== Segment start ==

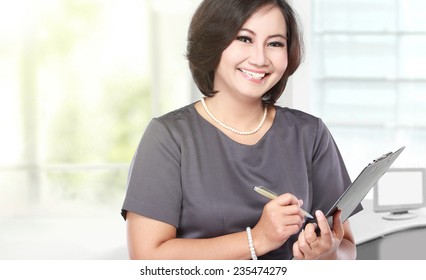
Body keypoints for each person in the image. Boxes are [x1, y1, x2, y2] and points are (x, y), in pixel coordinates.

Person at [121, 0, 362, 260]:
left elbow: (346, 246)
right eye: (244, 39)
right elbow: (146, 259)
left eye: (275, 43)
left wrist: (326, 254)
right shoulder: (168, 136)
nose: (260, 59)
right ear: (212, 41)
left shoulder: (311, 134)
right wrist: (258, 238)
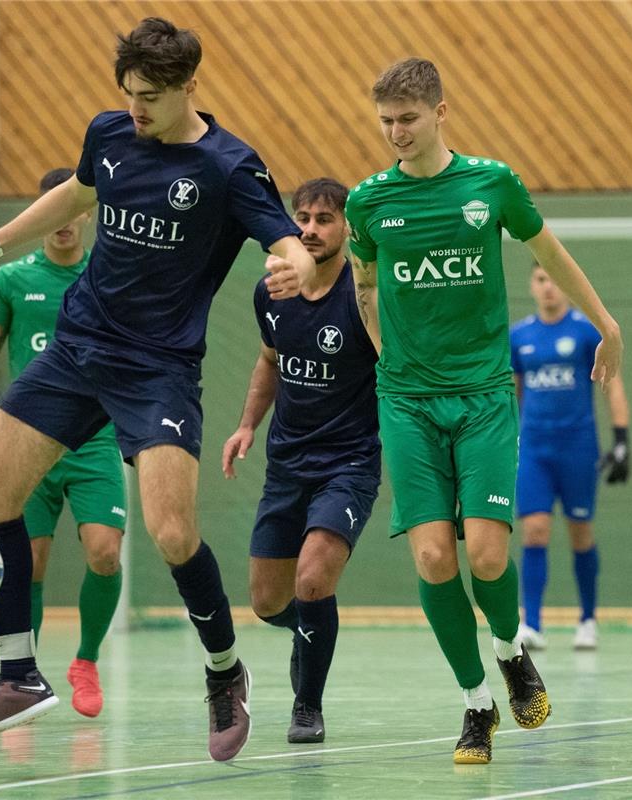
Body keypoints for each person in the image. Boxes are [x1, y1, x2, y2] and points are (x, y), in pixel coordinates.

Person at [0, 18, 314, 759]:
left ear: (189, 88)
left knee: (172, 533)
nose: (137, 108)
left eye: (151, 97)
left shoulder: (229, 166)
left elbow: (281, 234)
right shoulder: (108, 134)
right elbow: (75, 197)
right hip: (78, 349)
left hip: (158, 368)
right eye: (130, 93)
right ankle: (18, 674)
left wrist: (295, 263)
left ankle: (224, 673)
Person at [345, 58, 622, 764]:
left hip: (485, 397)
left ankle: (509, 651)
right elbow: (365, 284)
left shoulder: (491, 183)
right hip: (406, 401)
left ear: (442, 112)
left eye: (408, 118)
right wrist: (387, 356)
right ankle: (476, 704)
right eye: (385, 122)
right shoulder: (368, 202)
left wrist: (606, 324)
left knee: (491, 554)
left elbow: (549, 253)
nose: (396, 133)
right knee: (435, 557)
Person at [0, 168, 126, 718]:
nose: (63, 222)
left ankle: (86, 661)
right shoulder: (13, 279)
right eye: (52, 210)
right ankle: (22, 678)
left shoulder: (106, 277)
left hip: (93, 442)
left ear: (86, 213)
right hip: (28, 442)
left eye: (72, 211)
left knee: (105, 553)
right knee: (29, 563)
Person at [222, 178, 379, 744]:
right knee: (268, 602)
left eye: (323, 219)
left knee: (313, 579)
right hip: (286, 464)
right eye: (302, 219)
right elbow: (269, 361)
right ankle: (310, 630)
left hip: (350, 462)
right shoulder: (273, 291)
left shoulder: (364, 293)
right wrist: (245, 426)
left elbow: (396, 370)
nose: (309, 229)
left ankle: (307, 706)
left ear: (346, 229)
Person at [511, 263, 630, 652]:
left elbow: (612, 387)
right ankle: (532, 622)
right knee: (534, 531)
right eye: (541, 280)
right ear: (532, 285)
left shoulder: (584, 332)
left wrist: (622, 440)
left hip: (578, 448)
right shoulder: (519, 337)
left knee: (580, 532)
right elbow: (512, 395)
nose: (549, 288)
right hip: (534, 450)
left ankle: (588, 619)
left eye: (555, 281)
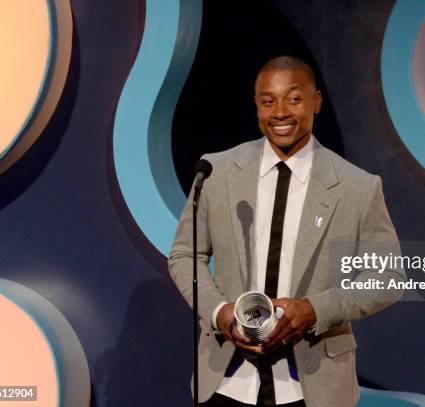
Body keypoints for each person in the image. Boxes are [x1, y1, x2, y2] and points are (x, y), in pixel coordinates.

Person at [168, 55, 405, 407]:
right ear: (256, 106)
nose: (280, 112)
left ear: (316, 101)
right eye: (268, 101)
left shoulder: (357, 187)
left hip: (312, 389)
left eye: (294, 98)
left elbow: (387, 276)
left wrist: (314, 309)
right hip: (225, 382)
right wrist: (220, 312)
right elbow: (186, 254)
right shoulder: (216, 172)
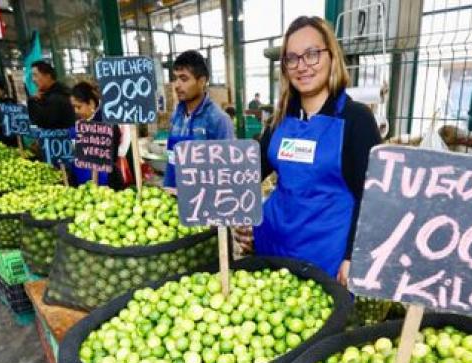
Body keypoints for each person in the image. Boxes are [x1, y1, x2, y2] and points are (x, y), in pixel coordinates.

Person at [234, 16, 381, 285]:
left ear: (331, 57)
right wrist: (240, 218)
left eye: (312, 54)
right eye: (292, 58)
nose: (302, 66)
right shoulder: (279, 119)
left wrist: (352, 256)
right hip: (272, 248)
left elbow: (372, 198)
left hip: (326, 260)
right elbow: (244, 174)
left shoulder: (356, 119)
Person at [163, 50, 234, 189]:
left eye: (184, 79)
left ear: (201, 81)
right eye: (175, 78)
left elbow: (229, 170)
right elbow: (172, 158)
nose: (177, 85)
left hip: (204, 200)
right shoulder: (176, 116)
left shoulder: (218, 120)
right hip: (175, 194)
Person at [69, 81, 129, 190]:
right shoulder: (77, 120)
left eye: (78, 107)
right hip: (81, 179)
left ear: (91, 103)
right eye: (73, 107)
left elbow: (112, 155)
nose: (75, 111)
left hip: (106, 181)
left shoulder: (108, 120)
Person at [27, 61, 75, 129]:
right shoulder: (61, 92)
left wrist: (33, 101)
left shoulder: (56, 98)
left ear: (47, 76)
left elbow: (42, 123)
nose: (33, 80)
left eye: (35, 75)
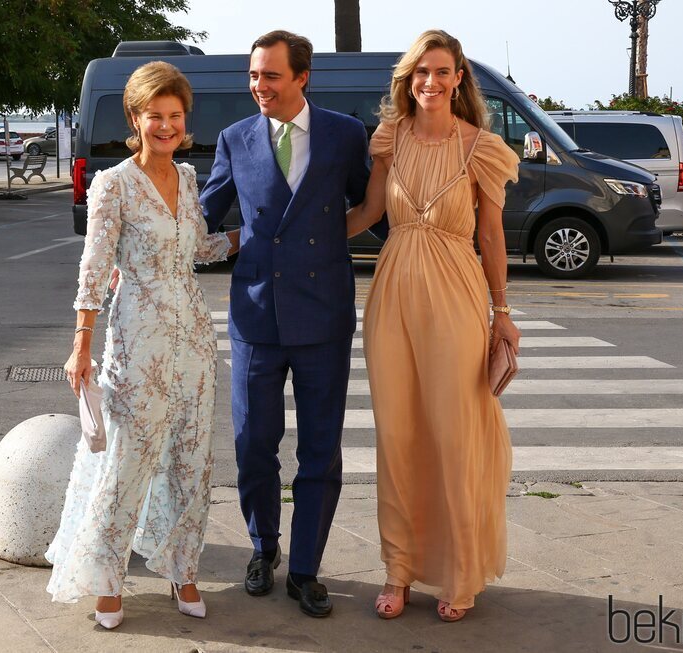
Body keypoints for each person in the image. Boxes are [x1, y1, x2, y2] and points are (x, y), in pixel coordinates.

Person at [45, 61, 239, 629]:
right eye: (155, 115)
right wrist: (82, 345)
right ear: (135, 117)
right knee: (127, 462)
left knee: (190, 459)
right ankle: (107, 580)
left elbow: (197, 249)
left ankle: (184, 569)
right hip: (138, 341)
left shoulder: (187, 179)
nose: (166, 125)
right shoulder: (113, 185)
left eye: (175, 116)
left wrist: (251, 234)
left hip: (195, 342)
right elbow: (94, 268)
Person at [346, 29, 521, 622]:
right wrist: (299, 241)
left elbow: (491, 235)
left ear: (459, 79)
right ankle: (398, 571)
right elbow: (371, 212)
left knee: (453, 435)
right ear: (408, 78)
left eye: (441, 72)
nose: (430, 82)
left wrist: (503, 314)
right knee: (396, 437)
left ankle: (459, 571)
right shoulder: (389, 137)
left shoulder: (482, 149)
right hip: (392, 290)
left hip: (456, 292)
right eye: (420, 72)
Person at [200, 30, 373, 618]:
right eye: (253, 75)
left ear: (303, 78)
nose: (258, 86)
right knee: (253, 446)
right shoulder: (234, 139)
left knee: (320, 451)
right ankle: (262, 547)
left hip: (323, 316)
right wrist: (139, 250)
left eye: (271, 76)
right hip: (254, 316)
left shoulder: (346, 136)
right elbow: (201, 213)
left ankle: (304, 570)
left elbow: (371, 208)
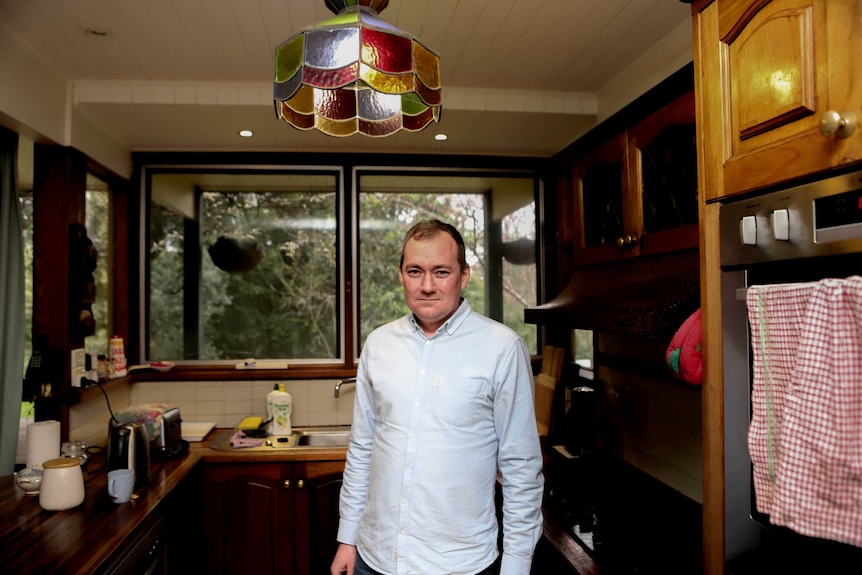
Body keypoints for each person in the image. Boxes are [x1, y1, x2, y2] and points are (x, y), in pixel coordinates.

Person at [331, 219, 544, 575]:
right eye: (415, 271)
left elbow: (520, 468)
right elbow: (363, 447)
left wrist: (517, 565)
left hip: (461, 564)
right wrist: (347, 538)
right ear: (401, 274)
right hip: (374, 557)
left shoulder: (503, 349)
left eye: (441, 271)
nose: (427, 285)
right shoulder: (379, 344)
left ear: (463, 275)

== Segment end ==

■ WHAT YOU SHOULD DO
Quote all the records verbatim, dropping any pictures from your copy.

■ EXPECTED OUTPUT
Body keypoints for each person in the image. Boxes are [x1, y1, x2, y2] and points are (x, y), in pixel coordinates.

Person at [121, 0, 362, 260]:
left elbow: (346, 246)
right eye: (244, 39)
right elbow: (146, 259)
left eye: (275, 43)
left wrist: (326, 254)
right shoulder: (168, 136)
nose: (260, 59)
right ear: (212, 41)
left shoulder: (311, 134)
right wrist: (258, 238)
Body keypoints for each person in the image. Boxes are [x1, y1, x2, y2] and points are (x, y), in pixel coordinates.

Person at [0, 18, 314, 759]:
left ear: (189, 88)
left knee: (172, 533)
nose: (137, 108)
left eye: (151, 97)
left shoulder: (229, 166)
left elbow: (281, 234)
right shoulder: (108, 134)
right elbow: (75, 197)
right hip: (78, 349)
left hip: (158, 368)
right eye: (130, 93)
right ankle: (18, 674)
left wrist: (295, 263)
left ankle: (224, 673)
Person at [345, 58, 622, 764]:
left hip: (485, 397)
left ankle: (509, 651)
right elbow: (365, 284)
left shoulder: (491, 183)
right hip: (406, 401)
left ear: (442, 112)
left eye: (408, 118)
right wrist: (387, 356)
right ankle: (476, 704)
right eye: (385, 122)
right shoulder: (368, 202)
left wrist: (606, 324)
left knee: (491, 554)
left elbow: (549, 253)
nose: (396, 133)
right knee: (435, 557)
Person at [0, 168, 126, 718]:
nose: (63, 222)
left ankle: (86, 661)
right shoulder: (13, 279)
right eye: (52, 210)
right ankle: (22, 678)
left shoulder: (106, 277)
left hip: (93, 442)
left ear: (86, 213)
right hip: (28, 442)
left eye: (72, 211)
left knee: (105, 553)
right knee: (29, 563)
Person at [222, 178, 379, 744]:
right knee: (268, 602)
left eye: (323, 219)
left knee: (313, 579)
right hip: (286, 464)
right eye: (302, 219)
right elbow: (269, 361)
right ankle: (310, 630)
left hip: (350, 462)
right shoulder: (273, 291)
left shoulder: (364, 293)
right wrist: (245, 426)
left elbow: (396, 370)
nose: (309, 229)
left ankle: (307, 706)
left ear: (346, 229)
Person at [511, 263, 630, 652]:
left elbow: (612, 387)
right ankle: (532, 622)
right knee: (534, 531)
right eye: (541, 280)
right ear: (532, 285)
left shoulder: (584, 332)
left wrist: (622, 440)
left hip: (578, 448)
right shoulder: (519, 337)
left knee: (580, 532)
right elbow: (512, 395)
nose: (549, 288)
right hip: (534, 450)
left ankle: (588, 619)
left eye: (555, 281)
Body keypoints for each person in the image. Boxes are [x1, y1, x2, y2] and points are (x, y), in pixel coordinates.

Person at [168, 55, 405, 407]:
right ear: (256, 106)
nose: (280, 112)
left ear: (316, 101)
right eye: (268, 101)
left shoulder: (357, 187)
left hip: (312, 389)
left eye: (294, 98)
left elbow: (387, 276)
left wrist: (314, 309)
right hip: (225, 382)
right wrist: (220, 312)
right elbow: (186, 254)
right shoulder: (216, 172)
Body keypoints for each person in the image. Boxes are [x1, y1, x2, y2] and points are (x, y), in pixel coordinates.

Person at [234, 16, 381, 285]:
left ear: (331, 57)
right wrist: (240, 218)
left eye: (312, 54)
right eye: (292, 58)
nose: (302, 66)
right shoulder: (279, 119)
left wrist: (352, 256)
right hip: (272, 248)
left elbow: (372, 198)
left hip: (326, 260)
right elbow: (244, 174)
left shoulder: (356, 119)
Person at [163, 50, 234, 189]:
left eye: (184, 79)
left ear: (201, 81)
right eye: (175, 78)
left elbow: (229, 170)
right elbow: (172, 158)
nose: (177, 85)
left hip: (204, 200)
right shoulder: (176, 116)
left shoulder: (218, 120)
right hip: (175, 194)
Person at [69, 81, 129, 190]:
right shoulder: (77, 120)
left eye: (78, 107)
right hip: (81, 179)
left ear: (91, 103)
right eye: (73, 107)
left elbow: (112, 155)
nose: (75, 111)
left hip: (106, 181)
left shoulder: (108, 120)
Person at [27, 61, 75, 129]:
right shoulder: (61, 92)
left wrist: (33, 101)
left shoulder: (56, 98)
left ear: (47, 76)
left elbow: (42, 123)
nose: (33, 80)
left eye: (35, 75)
Body keypoints for each person in the image. Boxes are [x1, y1, x2, y2] and points are (x, y), in pixel coordinates.

Person at [45, 61, 239, 629]:
right eye: (155, 115)
right wrist: (82, 345)
right ear: (135, 117)
right knee: (127, 462)
left knee: (190, 459)
right ankle: (107, 580)
left elbow: (197, 249)
left ankle: (184, 569)
right hip: (138, 341)
left shoulder: (187, 179)
nose: (166, 125)
right shoulder: (113, 185)
left eye: (175, 116)
left wrist: (251, 234)
left hip: (195, 342)
right elbow: (94, 268)
Person at [346, 29, 521, 622]:
right wrist: (299, 241)
left elbow: (491, 235)
left ear: (459, 79)
right ankle: (398, 571)
right elbow: (371, 212)
left knee: (453, 435)
right ear: (408, 78)
left eye: (441, 72)
nose: (430, 82)
left wrist: (503, 314)
right knee: (396, 437)
left ankle: (459, 571)
right shoulder: (389, 137)
left shoulder: (482, 149)
right hip: (392, 290)
left hip: (456, 292)
right eye: (420, 72)
Person at [200, 30, 373, 618]:
right eye: (253, 75)
left ear: (303, 78)
nose: (258, 86)
right knee: (253, 446)
right shoulder: (234, 139)
left knee: (320, 451)
right ankle: (262, 547)
left hip: (323, 316)
right wrist: (139, 250)
left eye: (271, 76)
right hip: (254, 316)
left shoulder: (346, 136)
right elbow: (201, 213)
left ankle: (304, 570)
left elbow: (371, 208)
Body keypoints for each person in the image. Boxes are [x1, y1, x2, y2] and points are (x, y), in pixel coordinates.

Person at [331, 219, 544, 575]:
right eye: (415, 271)
left elbow: (520, 468)
right elbow: (363, 447)
left wrist: (517, 565)
left hip: (461, 564)
right wrist: (347, 538)
right ear: (401, 274)
right hip: (374, 557)
left shoulder: (503, 349)
left eye: (441, 271)
nose: (427, 285)
right shoulder: (379, 344)
left ear: (463, 275)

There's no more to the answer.